Effective business tax planning is essential to the success of any organization, and with filing season just around the corner it is vitally important that we remain up-to-date with business tax laws and regulations so we can plan effectively.
Starting in 2024, companies must report their beneficial owners (BOI) to FinCEN; businesses with multiple states or international operations may face further compliance difficulties.
Taxes are mandatory levys collected by governments in order to finance public goods and services, often on properties, income, transactions, importations or business activities. They may be levied upon property ownership, income earned through work activities, transactions made or imported, importation activities and/or business activities undertaken within sovereign states or their political subdivisions.

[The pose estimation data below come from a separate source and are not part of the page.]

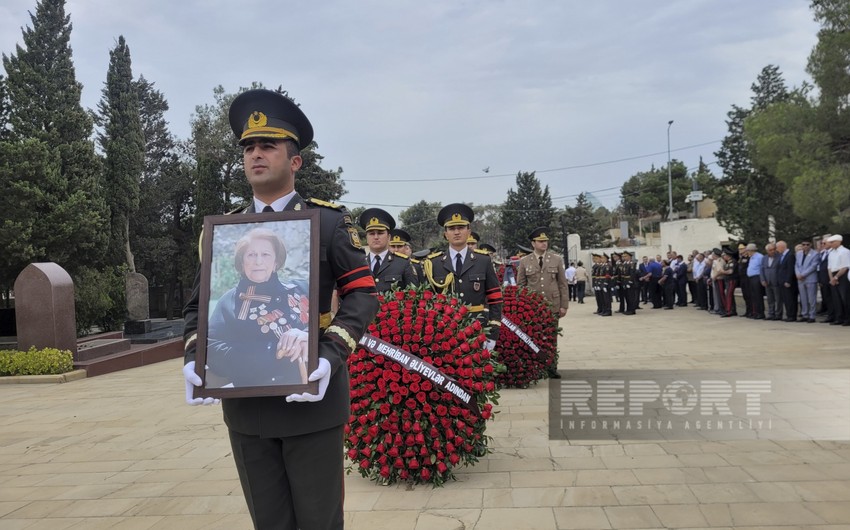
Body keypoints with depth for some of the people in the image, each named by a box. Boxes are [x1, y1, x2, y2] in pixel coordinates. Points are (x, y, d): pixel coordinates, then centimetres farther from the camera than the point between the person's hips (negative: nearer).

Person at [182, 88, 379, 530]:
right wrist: (194, 359, -7)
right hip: (245, 401, 3)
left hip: (311, 397, -3)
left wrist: (330, 357, -20)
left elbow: (362, 294, -4)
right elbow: (199, 305, 13)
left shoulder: (329, 221, 0)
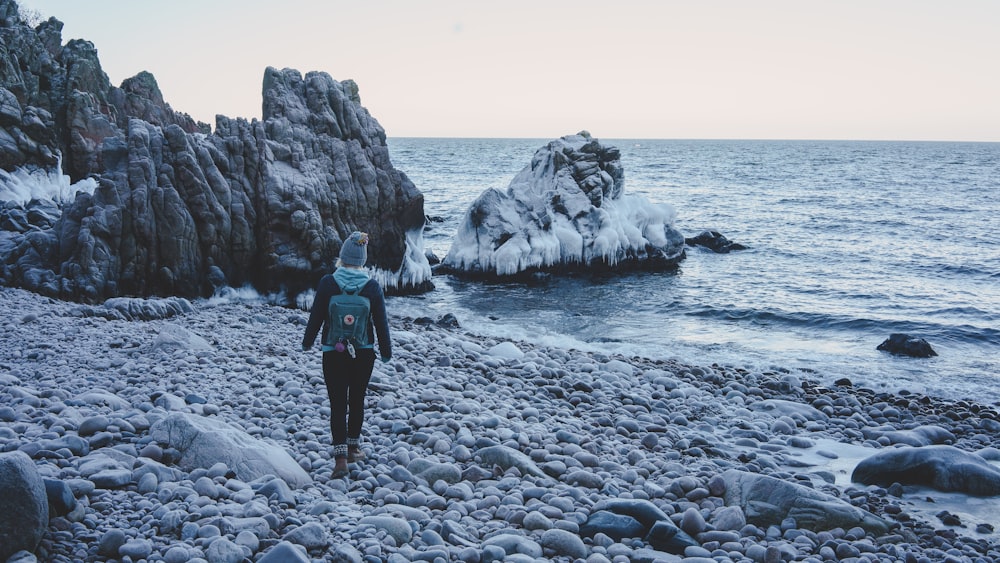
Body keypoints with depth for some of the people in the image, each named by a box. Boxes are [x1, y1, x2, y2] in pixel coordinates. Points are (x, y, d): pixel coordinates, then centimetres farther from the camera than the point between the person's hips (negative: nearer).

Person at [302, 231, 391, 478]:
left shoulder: (327, 283, -9)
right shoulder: (373, 286, -6)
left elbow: (316, 316, -4)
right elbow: (381, 322, 0)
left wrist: (307, 342, 13)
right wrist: (386, 351, 13)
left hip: (334, 353, -1)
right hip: (364, 352, 2)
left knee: (338, 404, 1)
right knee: (357, 400, 17)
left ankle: (340, 457, -8)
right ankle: (353, 446, 30)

Taxation of individuals and businesses is an integral source of government revenue, shifting resources from private individuals to government for use on behalf of society at large. Through taxes, governments are able to fund infrastructure (like highways, police force and justice system ) as well as public goods that would be otherwise difficult for citizens themselves to afford independently.
With an uncooperative government and intensely partisan politics, the outlook for new tax policy in 2024 is uncertain. There remains considerable unpredictability surrounding global supply chains and digital taxation policies; multinationals should prepare themselves accordingly as risks continue to shift. Furthermore, potential expiration of Tax Cuts and Job Act provisions on individual and pass-through business taxes further complicate matters.

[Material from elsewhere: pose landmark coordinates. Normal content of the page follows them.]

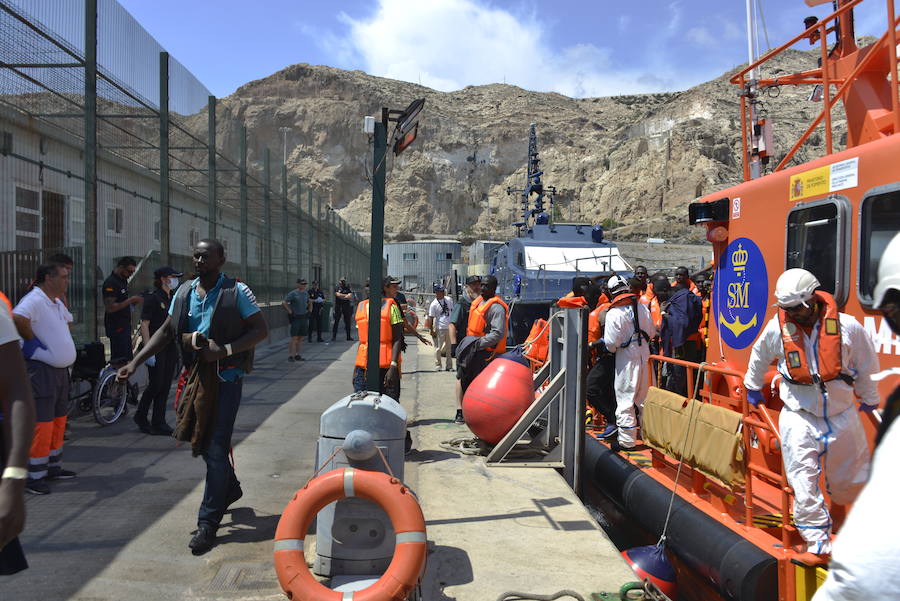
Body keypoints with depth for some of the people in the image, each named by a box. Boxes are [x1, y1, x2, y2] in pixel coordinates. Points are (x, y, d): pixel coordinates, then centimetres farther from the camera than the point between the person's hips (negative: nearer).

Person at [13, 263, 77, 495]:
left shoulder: (57, 303, 13)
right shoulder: (34, 300, -16)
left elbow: (68, 319, 34)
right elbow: (18, 318, -37)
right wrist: (31, 339, -23)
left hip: (60, 370, 10)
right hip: (41, 370, -10)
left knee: (58, 421, 17)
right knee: (41, 424, -6)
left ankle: (53, 467, 30)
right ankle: (33, 477, 2)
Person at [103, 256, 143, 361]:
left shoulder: (123, 280, 14)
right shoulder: (110, 283, -15)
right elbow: (110, 308, -22)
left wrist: (134, 301, 7)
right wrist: (131, 300, -22)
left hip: (125, 325, 9)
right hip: (116, 327, -9)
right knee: (121, 358, -12)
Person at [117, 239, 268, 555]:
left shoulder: (237, 292, -9)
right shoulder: (184, 292, 8)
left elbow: (261, 330, -10)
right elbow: (166, 331, 14)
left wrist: (224, 350, -22)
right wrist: (135, 362, 6)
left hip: (226, 377, -6)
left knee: (215, 448, -6)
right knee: (201, 440, 18)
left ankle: (208, 522, 3)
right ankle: (230, 488, 44)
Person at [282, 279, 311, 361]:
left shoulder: (306, 293, 14)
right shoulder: (293, 293, -7)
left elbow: (310, 302, 31)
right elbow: (283, 303, -14)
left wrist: (309, 311, 17)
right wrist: (290, 312, -14)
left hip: (304, 318, 6)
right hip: (296, 318, -6)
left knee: (300, 338, 8)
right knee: (294, 338, -9)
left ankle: (297, 355, 15)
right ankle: (290, 356, -5)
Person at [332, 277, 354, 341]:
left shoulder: (348, 288, 11)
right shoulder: (337, 288, 5)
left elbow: (350, 297, -2)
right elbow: (338, 295, -11)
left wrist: (342, 296, -11)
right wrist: (347, 295, -4)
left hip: (347, 307, 2)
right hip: (338, 307, -2)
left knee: (348, 322, 6)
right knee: (336, 322, -4)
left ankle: (349, 336, 12)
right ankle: (334, 336, -2)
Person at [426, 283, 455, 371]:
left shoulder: (449, 300, 5)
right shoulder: (434, 304, -10)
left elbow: (453, 311, 16)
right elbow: (430, 318, -10)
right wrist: (432, 330, -13)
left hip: (449, 327, 5)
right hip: (439, 328, -5)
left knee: (449, 347, 11)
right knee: (438, 347, 1)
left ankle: (449, 366, 20)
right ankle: (438, 365, 12)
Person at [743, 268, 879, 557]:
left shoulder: (848, 327, -11)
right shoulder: (776, 329, -8)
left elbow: (866, 367, 6)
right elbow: (759, 357, 14)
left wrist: (869, 400, 18)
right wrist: (753, 388, 26)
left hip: (841, 414, 0)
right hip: (799, 416, 0)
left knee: (849, 479, 13)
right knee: (803, 481, -6)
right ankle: (817, 541, 5)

Maintaining compliance with ever-evolving regulations in 2024 will be a challenge for businesses of all kinds, but chief compliance officers (CCOs) can prepare their teams by encouraging innovation and adaptability within their teams. By harnessing technology to streamline compliance certifications and attestations processes and digitally transform programs, companies will be more equipped than ever to swiftly adapt to regulatory changes.

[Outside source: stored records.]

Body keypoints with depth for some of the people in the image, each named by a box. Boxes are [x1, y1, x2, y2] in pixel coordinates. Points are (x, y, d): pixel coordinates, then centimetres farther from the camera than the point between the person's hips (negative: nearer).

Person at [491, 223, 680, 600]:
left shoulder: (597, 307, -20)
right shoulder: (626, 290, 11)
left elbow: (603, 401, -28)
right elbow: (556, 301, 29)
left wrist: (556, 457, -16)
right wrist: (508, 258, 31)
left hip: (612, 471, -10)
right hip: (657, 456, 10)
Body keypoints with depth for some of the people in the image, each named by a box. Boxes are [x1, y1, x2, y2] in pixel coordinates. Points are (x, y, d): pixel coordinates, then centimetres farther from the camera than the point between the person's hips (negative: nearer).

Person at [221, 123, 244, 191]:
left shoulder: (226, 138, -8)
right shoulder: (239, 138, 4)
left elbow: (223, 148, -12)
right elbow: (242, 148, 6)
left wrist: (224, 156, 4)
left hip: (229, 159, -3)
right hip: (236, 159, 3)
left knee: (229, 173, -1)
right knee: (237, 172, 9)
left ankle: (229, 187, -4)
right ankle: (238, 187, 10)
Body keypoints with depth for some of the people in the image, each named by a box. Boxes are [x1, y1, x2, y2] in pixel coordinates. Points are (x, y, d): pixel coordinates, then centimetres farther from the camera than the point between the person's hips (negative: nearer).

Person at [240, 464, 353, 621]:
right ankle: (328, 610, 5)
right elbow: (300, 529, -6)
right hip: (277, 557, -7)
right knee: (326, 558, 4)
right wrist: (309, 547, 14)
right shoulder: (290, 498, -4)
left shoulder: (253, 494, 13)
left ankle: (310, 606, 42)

One key issue to watch closely is FinCEN’s implementation of its Beneficial Ownership Reporting (BOI) rule, which will affect most small business owners by mandating that they submit beneficial ownership information directly to the federal government.
Compliance culture is crucial to protecting your company against legal and reputational risks, creating a positive workplace culture, attracting top talent and improving workplace efficiency. Stay on top of your compliance responsibilities using a comprehensive checklist shared among team members; that way you will be better prepared for any compliance challenges in 2024.
Starting on January 1, 2024, the Corporate Transparency Act (CTA) mandates certain domestic and foreign corporations, limited liability companies, limited partnerships, business trusts and other entities to submit their beneficial ownership information (BOI) to FinCEN for review. There are 23 exemptions from this requirement including securities issuers, domestic governmental authorities and banks.
The BOI reporting rule is intended to combat money laundering and other illicit activities by helping law enforcement identify the true owners of shell and front companies. Under CTA legislation, civil penalties of $500 daily up to $10,000 as well as imprisonment may apply if people fail to report BOI.
Though the exact rules and filing requirements remain to be defined and an electronic filing system has yet to be made available, businesses should begin assessing whether they meet the definition of a “reporting company” now, considering amending their operating agreements, shareholders’ agreements and/or by-laws to accommodate these new reporting obligations. Non-attorney tax professionals cannot assist with preparation or filing as this falls within the practice of law.
2024 will likely witness fundamental shifts in payments as new thinking and structural approaches radically alter traditional methods. From modern point-of-sale systems returning to real-time global payment networks; to remittance companies helping international workers get paid; streaming platforms offering content creator payments worldwide and insurance providers providing claims settlement services internationally, payments could experience dramatic changes that challenge current norms across industries.
Finance and accounts payable (AP) leaders have seen the effects of emerging trends impact their roles dramatically, especially the trend toward embedding payment services into AP systems, which reduces friction, improves efficiency and promotes data integrity while aiding fraud prevention efforts and creating greater payment transparency to maximize forecasting. Finexio stands at the forefront of this innovation using groundbreaking machine learning technology to optimize supplier conversion efforts by identifying those most responsive to virtual cards or ACH payments.